Medicare can feel complicated, but breaking it into steps can make it easier.

📝 Simple Planning Checklist

  • 📅 Mark your calendar

    • Note your 65th birthday and count the 3 months before and after.
    • If you’re under 65 with a disability, track when your Medicare eligibility is expected to start.
  • 🧾 Review current coverage

    • Do you have employer, union, retiree, VA, or TRICARE coverage?
    • Does that coverage change when you turn 65 or retire?
  • 💰 Think about your budget

    • Consider monthly premiums, deductibles, and potential out-of-pocket costs.
    • Decide how much predictability versus flexibility you want.
  • 🩺 List your health needs

    • Current doctors and preferred hospitals
    • Prescription medications you use regularly
    • Any upcoming planned procedures
  • 🌍 Consider your lifestyle

    • Do you travel often or live in multiple states?
    • Is a broad national network important, or are you comfortable with local networks?

These questions can help guide you toward either Original Medicare plus supplemental coverage or a Medicare Advantage plan, and toward the right timing for enrollment.


Frequently Overlooked Points About Medicare Qualification

Some details about qualifying for and using Medicare catch people by surprise. Being aware of them can help you avoid frustration later.

Medicare Is Individual, Not Family Coverage

Medicare is individual coverage. There are no family or spousal plans. Each person:

  • Qualifies on their own
  • Enrolls on their own
  • Has their own costs and options

However, one spouse’s work history can sometimes help the other spouse qualify for premium-free Part A.

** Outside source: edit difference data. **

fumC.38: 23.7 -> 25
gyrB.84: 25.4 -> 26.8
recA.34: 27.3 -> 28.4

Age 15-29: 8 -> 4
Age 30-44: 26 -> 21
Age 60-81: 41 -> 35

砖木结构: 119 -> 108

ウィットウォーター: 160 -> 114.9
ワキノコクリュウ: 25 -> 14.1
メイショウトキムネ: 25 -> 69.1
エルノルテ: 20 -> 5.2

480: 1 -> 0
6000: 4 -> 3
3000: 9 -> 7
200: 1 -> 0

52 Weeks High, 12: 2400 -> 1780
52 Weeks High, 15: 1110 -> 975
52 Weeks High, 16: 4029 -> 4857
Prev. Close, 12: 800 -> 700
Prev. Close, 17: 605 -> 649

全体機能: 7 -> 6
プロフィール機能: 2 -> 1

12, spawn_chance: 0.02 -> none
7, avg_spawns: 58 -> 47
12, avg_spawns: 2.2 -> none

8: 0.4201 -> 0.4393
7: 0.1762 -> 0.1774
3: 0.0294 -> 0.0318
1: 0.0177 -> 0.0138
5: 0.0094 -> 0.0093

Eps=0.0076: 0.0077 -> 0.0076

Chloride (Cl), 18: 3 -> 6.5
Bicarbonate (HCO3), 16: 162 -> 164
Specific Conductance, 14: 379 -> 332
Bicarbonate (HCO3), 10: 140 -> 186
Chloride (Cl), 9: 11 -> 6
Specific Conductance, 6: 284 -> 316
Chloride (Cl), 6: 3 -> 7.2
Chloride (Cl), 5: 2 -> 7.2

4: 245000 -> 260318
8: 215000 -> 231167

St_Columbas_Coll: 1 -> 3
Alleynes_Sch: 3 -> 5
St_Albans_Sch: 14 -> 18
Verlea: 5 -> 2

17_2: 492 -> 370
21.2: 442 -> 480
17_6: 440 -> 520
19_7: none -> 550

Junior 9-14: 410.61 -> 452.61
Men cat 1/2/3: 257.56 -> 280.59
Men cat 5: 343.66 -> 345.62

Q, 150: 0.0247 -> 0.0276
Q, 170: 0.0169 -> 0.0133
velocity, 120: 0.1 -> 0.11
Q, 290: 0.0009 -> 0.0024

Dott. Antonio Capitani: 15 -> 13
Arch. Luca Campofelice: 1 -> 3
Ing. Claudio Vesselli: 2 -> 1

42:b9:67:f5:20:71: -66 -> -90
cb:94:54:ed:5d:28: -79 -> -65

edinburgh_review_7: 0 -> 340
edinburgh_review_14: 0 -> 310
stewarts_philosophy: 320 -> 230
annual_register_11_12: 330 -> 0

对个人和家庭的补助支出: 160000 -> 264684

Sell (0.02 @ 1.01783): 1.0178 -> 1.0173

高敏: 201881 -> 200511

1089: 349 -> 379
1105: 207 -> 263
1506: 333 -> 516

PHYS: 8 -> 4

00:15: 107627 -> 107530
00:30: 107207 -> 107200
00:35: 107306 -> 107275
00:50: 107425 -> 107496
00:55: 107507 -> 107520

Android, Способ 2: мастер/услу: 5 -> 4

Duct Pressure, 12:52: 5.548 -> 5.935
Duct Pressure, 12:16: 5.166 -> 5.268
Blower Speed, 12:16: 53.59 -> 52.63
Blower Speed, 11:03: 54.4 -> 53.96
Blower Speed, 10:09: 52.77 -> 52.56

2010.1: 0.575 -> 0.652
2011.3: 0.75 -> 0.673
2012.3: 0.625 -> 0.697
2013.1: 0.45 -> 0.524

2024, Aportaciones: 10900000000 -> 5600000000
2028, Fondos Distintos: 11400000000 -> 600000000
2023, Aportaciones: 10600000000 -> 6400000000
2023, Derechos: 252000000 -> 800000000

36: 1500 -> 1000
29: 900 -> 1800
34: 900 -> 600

Moving Can Change Your Options

Medicare eligibility stays with you across states, but plan availability does not. Moving can affect:

  • Which Medicare Advantage plans you can choose
  • Which Part D drug plans are available
  • Whether you can keep your current plan

A move often triggers a Special Enrollment Period, allowing you to choose new plans that serve your new address.

Medicare Is Not Automatic for Everyone

Some people assume Medicare will “just happen.” In reality:

  • Some are enrolled automatically (often when already on certain benefits)
  • Others must actively sign up, especially if they are not yet receiving Social Security when they turn 65

Knowing which group you fall into can prevent delays in coverage.


Key Takeaways at a Glance 🌟

Here’s a concise summary to keep the main points top of mind:

  • 🧓 Medicare is federal health insurance mainly for people 65 and older, plus some younger individuals with disabilities or specific long-term conditions.
  • 🧩 It has four main parts:
    • Part A – Hospital insurance
    • Part B – Medical insurance
    • Part C – Medicare Advantage (private plans bundling A and B, often extras)
    • Part D – Prescription drug coverage
  • ✅ You generally qualify at 65 if you are a U.S. citizen or permanent resident who meets residency rules. Some people qualify earlier due to disability or certain conditions.
  • 📅 Enrollment timing matters:
    • Initial Enrollment Period around your 65th birthday
    • Special periods for life events like retirement or moving
    • Annual period each fall to change Advantage or Part D plans
  • 💼 Working past 65 can affect when you enroll in Part B and Part D, especially if you have employer coverage.
  • 💊 Original Medicare does not cover everything, especially long-term custodial care, routine dental, vision, and hearing. Additional coverage like Part D, Advantage plans, or Medigap can help fill gaps.
  • 👥 Medicare coverage is individual, not family-based. Each person qualifies and enrolls separately.

Understanding what Medicare is and who qualifies is the foundation for making informed choices about your health coverage in later life. Once you know the basics—age and disability rules, the different parts, and key enrollment windows—you can compare options with more clarity and less guesswork.

From there, it often becomes a question of matching your health needs, budget, and lifestyle with the type of Medicare coverage that fits you best.